Essas mudanças refletem o eixo central da intenção de diminuir o período de campanha. Oficialmente, o objetivo é forçar a redução dos custos da eleição. Se isso vai funcionar mesmo ou não é quase impossível garantir, mas que já criou um efeito colateral indesejado e inegável: o debate eleitoral tende a ser esfriado.

Um outro efeito colateral também já se observa: a criatividade dos candidatos. É necessário encontrar caminhos que ainda não foram completamente bloqueados pela legislação. Além de encontros localizados, os candidatos também têm criado uma movimentação que encontre pelo menos alguma forma de espaço na mídia, especialmente os jornais e emissoras de rádio, muito mais receptivos às informações políticas do que as emissoras de TV.

Em Goiânia, os candidatos também estão conseguindo bom destaque nas redes sociais. Recentemente, pesquisa feita pela agência goianiense Eureka avaliou a participação e influência dos pré-candidatos a prefeito de Goiânia. E algumas situações se revelaram. Há, na visão e avaliação da agência, um princípio de saturação de imagem no até então campeão absoluto das redes, o deputado federal Waldir Soares, que deixou o PSDB para garantir candidatura a prefeito este ano pelo PR. O seu grau de influência, que é a soma de três quesitos analisados — interações, alcance e engajamento — está em 24 pontos, apenas 3 a mais que Luiz Bittencourt, que passou a se utilizar das redes sociais da internet somente este ano. Outro candidato que também tem crescido muito é Giuseppe Vecci, com 19 pontos no total, 2 à frente de Vanderlan Cardoso, que também marca presença nas redes. O único candidato a prefeito que não utiliza as redes sociais para se comunicar com o eleitor é Iris Rezende. E nesse caso, a razão é bastante simples: ele não se adaptou muito bem nessa tecnologia.

Esse é, e pode ser cada vez mais, um grave problema para Iris Rezende, frequentemente acusado por seus adversários de ser um político e um administrador superado.
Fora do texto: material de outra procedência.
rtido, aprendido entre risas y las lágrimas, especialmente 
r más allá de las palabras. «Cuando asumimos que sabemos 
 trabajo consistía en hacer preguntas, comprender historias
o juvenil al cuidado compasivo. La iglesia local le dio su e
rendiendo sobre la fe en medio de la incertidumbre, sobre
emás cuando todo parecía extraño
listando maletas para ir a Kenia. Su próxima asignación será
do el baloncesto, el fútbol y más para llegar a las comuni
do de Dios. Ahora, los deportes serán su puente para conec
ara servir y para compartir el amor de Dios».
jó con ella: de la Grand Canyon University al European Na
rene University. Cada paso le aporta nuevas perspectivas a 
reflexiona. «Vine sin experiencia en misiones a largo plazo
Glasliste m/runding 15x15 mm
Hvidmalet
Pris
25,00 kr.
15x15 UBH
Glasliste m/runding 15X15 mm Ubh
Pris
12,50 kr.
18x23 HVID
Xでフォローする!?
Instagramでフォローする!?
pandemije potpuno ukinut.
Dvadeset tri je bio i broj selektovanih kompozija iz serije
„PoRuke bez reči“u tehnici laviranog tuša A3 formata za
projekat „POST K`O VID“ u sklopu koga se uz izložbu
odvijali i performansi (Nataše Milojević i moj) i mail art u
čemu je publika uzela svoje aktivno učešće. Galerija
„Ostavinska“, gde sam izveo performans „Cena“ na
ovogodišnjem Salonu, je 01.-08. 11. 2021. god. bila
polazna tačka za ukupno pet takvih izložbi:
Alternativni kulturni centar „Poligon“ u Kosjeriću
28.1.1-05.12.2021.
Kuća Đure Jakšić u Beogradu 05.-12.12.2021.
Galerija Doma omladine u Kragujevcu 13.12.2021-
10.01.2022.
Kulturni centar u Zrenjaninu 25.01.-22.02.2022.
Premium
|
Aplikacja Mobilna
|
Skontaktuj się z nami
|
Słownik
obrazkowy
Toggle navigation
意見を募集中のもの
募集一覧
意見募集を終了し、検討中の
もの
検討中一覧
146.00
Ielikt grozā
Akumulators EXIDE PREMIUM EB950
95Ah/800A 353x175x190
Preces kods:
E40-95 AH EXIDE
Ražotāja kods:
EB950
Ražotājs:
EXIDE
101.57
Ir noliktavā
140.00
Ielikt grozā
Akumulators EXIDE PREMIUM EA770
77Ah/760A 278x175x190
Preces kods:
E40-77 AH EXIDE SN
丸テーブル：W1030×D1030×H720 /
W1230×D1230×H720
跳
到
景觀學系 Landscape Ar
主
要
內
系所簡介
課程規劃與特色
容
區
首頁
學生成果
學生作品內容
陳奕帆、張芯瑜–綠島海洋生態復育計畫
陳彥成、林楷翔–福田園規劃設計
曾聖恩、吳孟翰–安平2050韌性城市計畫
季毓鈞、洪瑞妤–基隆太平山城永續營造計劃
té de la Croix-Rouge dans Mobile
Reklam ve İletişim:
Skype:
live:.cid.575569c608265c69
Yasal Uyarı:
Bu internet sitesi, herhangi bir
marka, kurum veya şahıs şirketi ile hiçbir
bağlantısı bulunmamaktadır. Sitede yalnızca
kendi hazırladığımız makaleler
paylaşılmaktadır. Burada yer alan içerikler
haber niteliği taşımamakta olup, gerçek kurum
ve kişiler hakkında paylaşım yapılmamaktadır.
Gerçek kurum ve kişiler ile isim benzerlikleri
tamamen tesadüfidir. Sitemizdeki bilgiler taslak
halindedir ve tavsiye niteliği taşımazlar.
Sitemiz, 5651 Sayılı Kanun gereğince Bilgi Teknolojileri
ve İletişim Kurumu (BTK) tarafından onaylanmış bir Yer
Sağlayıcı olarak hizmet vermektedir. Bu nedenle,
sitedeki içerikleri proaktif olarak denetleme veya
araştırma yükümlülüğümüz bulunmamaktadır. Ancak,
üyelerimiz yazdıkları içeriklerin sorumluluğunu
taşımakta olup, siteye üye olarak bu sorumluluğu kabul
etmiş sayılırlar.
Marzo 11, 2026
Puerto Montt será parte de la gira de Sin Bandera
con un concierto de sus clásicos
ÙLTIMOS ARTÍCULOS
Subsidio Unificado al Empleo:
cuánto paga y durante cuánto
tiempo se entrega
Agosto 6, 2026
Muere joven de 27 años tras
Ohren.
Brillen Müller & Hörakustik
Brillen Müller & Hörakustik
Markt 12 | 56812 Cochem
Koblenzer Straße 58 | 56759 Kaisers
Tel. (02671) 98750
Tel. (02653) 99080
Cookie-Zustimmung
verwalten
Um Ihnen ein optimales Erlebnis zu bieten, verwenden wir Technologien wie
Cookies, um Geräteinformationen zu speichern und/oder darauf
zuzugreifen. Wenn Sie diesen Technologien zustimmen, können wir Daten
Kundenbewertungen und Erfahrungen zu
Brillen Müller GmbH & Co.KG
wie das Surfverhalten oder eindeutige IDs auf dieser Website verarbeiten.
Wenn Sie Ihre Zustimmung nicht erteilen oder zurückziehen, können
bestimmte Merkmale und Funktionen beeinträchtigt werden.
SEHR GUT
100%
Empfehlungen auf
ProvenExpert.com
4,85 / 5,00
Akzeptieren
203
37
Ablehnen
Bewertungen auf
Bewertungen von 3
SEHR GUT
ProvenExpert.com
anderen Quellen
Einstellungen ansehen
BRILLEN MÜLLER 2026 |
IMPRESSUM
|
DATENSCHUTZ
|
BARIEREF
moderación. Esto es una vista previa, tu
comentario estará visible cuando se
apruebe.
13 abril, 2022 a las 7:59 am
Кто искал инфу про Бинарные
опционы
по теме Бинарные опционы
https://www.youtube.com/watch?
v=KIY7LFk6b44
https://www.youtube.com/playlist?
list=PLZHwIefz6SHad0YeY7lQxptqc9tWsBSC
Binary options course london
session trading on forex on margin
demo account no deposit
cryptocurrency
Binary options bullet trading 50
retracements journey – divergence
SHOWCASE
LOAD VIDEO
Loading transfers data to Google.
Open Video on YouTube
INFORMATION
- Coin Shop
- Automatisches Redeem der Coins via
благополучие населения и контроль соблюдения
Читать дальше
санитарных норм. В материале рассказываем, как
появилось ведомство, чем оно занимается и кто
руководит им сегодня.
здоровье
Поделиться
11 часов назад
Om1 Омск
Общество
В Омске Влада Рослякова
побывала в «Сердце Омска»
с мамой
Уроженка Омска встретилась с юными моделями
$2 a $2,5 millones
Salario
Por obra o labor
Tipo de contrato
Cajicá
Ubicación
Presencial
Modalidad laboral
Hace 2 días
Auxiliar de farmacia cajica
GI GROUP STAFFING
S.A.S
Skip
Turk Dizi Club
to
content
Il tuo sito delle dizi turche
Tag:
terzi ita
Com a campanha mais curta, embora Iris detenha a mais alta popularidade dentre todos os candidatos a prefeito de Goiânia, a atuação, principalmente de Bittencourt e Vecci, que sabem se comportar nas redes e conseguem impregnar suas postagens com pontos de vista administrativos. Isso acaba funcionando como uma guerra de guerrilha silenciosa, mas que tem se revelado cada vez mais importante nas eleições brasileiras. Iris, nesse aspecto, vai passar apertado na campanha se realmente se lançar na disputa. Não é mais possível ignorar o poder no eleitor nas redes sociais. Prova maior desse fato são as manifestações a favor do impeachment, todas elas organizadas nas redes sociais.

Quando se analisa todas essas questões, é óbvio que as campanhas eleitorais deste ano vão ser completamente diferentes. O espaço de tempo no rádio e na tevê, e mesmo nas ruas, vai ser muito menor. Esse modo mais tradicional de campanha, portanto, não terá mais a capacidade de fazer o eleitorado reverberar as propostas dos candidatos, o que certamente causará um enfraquecimento da capacidade de convencimento, principalmente dos indecisos, que sempre formam o fator que determina vitoriosos e derrotados nas eleições. E quanto mais o processo de impeachment continuar no centro das atenções, mais importante ainda firmar posições nas redes sociais e nos jornais. No primeiro ramo, Iris Rezende é um ilustre desconhecido. Na imprensa, tem aparecido cada vez menos.